Rothbard thought that copyright could be justified if it were the product of a contract. For example, if when Smith sells Jones a book, Smith marks it ‘”copyright,” then Jones only receives from Smith the right to make and use that physical book, but not the right to copy it … because a person cannot transfer any more rights than he or she owns, any third parties who later get the book after Jones would be subject to the same restrictions Jones faced … Rothbard justified patents of a sort on similar grounds. If Smith sells Jones a new kind of vacuum cleaner and marks it “patented” (or, as Rothbard would have it “copyrighted”), that tells Jones that he is only receiving the right to the physical object, not the right to make copies of it. (pp. 205–206)
Someone who independently invented the vacuum cleaner would be immune from the reach of the patent.
The standard objection to Rothbard’s position is that such contracts can bind only the people who are parties to them. If you find a copyrighted book that someone has discarded, you are free to copy it as you please; you have made no agreement not to do so. It is because of this point, I think, that Huebert says, “Murray Rothbard began to chip away at the IP idea but still clung to parts of it” (p. 205)”
This is an excellent point (Robert Nozick was among the first to raise it), but is it an objection to Rothbard’s view? In Man, Economy, and State, Rothbard says,
Copyrights … have their basis in prosecution of implicit theft. The plaintiff must prove that the defendant stole the former’s creation by reproducing it and selling it himself in violation of his or someone else’s contract with the original seller. (MES, p. 745, emphasis added)

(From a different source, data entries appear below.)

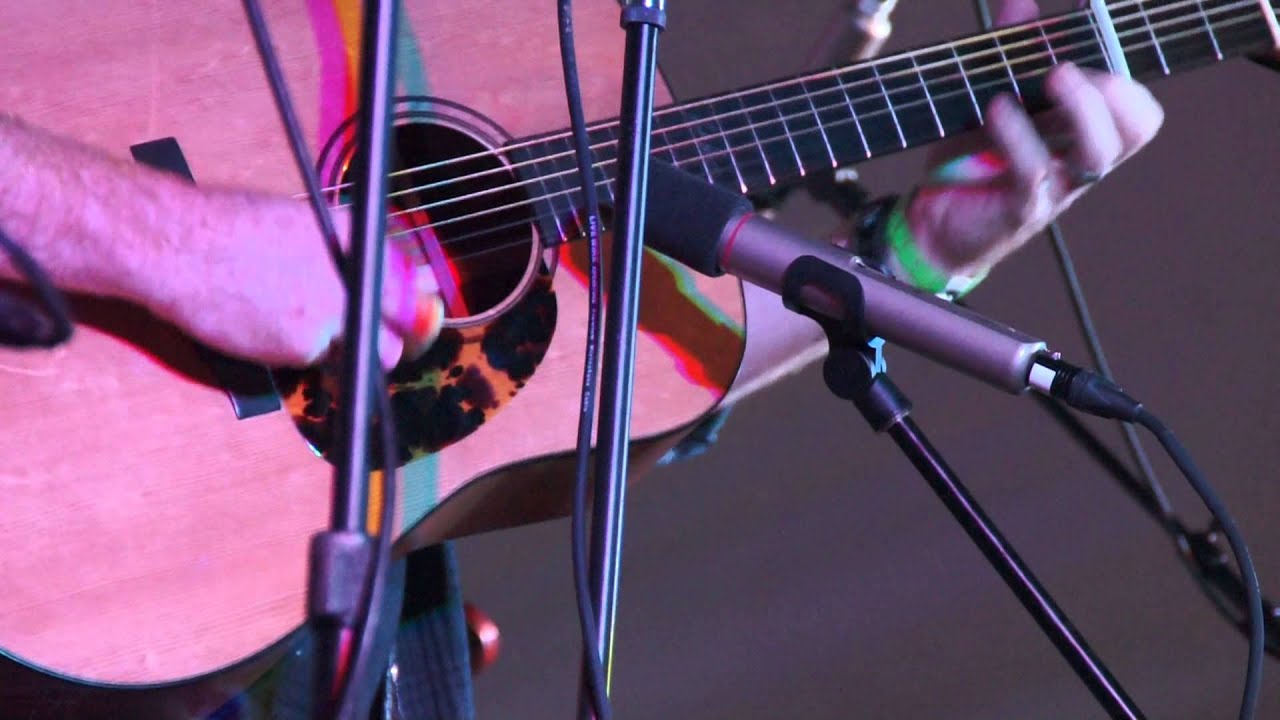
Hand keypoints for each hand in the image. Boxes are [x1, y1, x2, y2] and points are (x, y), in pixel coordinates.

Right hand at [143, 194, 442, 369]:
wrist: (182, 247)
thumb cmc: (226, 225)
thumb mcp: (298, 221)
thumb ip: (339, 249)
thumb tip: (364, 271)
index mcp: (358, 236)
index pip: (408, 280)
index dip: (406, 303)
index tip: (405, 315)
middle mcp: (358, 274)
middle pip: (404, 324)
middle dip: (394, 336)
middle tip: (375, 341)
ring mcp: (337, 311)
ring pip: (372, 352)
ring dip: (355, 352)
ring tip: (312, 334)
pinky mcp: (308, 345)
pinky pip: (318, 360)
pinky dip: (299, 353)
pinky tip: (268, 330)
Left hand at [897, 0, 1164, 279]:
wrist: (930, 223)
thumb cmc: (970, 161)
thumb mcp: (989, 97)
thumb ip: (1010, 52)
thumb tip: (1019, 1)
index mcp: (1082, 133)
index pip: (1134, 103)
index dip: (1125, 61)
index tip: (1092, 15)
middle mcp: (1079, 160)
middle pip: (1135, 127)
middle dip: (1117, 86)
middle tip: (1072, 62)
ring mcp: (1055, 187)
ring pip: (1098, 151)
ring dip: (1082, 106)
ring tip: (1054, 75)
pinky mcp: (1023, 209)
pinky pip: (1035, 171)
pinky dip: (1018, 134)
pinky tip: (997, 107)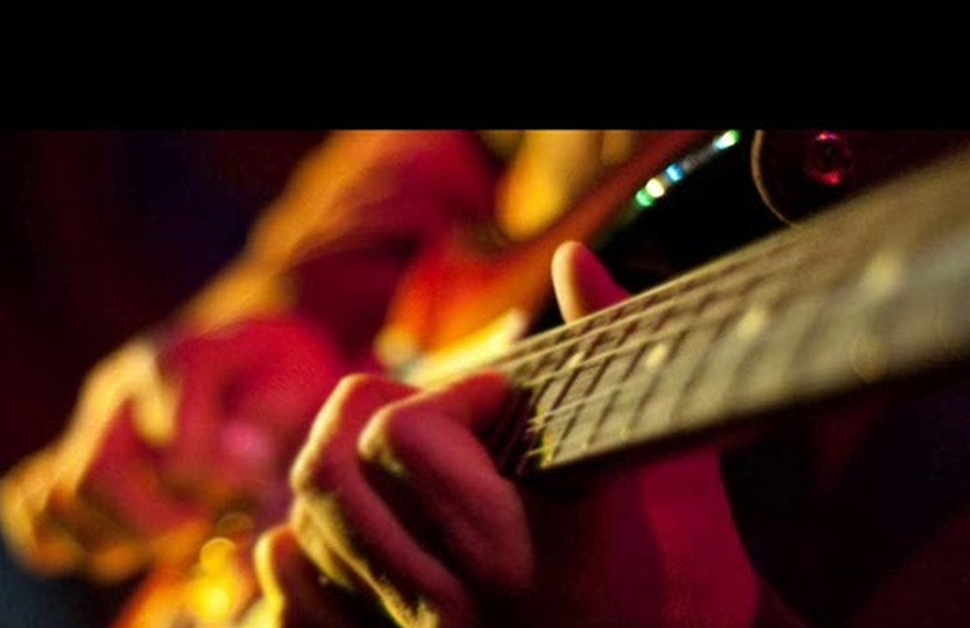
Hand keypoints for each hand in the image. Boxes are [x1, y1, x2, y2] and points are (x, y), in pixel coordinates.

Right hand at [0, 315, 346, 582]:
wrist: (257, 353)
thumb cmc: (286, 375)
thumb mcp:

This suggests that someone who is not party to the contract would be free to copy the creation as he pleased. The point about third parties would then be a consequence of Rothbard’s view, not an objection to it.
Rothbard’s support for IP would then dissolve. Admittedly, Rothbard sometimes did not draw the full consequences of his own statement, as readers of The Ethics of Liberty will not fail to note. But the passage that I have cited lays the basis for the new thinking on IP.
Huebert’s book merits close study by anyone interested in libertarianism.2
- 1The expression “night watchman” state comes from Ferdinand Lassalle, not Nozick. Also, Nozick did not believe that only government could provide the services that Huebert mentions.
- 2I have noted one minor mistake; Algernon Sidney was a seventeenth-century English writer, not an eighteenth-century one (p. 139).